Pull out each line in the items below that contains the word "Politica", and copy those lines.

═════ Records for processing ═════

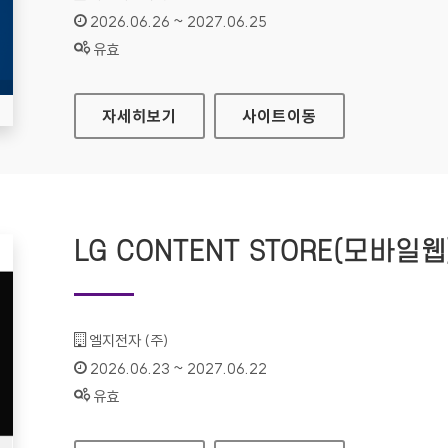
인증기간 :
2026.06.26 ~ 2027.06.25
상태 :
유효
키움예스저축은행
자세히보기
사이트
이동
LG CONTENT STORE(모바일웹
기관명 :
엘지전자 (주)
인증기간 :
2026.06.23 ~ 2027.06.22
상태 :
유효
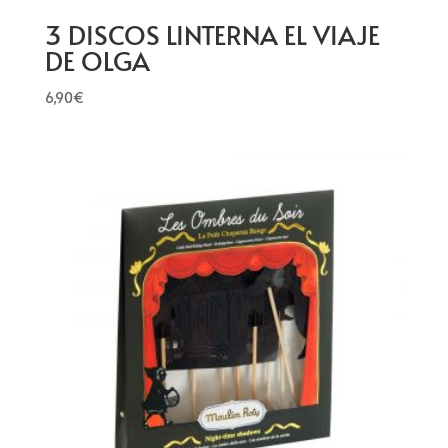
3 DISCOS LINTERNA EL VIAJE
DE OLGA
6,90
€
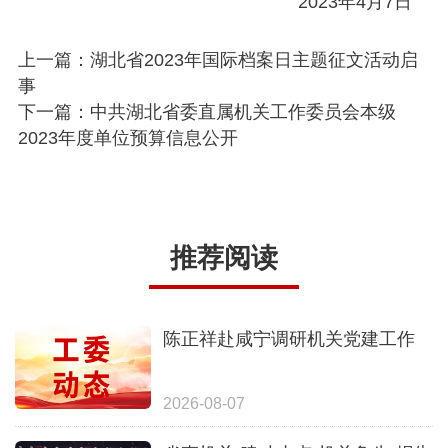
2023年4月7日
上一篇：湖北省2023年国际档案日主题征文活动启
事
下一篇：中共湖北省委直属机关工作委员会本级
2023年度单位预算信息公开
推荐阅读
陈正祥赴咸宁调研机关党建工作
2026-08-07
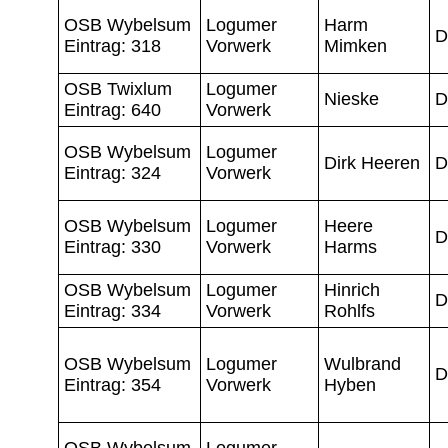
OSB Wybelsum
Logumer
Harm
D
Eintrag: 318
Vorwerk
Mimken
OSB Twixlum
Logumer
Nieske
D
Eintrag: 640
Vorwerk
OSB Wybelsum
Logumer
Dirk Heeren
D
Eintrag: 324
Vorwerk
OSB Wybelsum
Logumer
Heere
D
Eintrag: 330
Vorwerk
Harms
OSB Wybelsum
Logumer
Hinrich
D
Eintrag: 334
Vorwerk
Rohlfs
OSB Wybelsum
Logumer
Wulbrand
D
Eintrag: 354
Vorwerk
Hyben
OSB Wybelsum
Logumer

═════
═════ Records for processing ═════

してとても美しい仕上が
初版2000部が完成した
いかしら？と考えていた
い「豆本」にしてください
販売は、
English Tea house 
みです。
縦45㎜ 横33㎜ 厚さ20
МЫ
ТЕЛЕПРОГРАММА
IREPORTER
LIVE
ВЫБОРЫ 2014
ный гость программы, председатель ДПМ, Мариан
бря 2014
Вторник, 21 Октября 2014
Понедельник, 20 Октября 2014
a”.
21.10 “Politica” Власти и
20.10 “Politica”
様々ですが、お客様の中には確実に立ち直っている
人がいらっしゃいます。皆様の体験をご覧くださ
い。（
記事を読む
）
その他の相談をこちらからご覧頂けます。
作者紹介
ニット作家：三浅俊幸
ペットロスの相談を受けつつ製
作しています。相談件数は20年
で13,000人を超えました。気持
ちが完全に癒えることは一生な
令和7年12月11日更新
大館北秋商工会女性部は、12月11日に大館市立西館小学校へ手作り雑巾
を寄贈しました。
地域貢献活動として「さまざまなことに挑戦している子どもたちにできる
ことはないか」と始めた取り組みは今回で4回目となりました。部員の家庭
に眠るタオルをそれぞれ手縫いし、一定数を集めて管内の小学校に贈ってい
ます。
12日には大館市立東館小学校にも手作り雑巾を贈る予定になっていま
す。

═════

Task solution
21.10 “Politica” Власти и
20.10 “Politica”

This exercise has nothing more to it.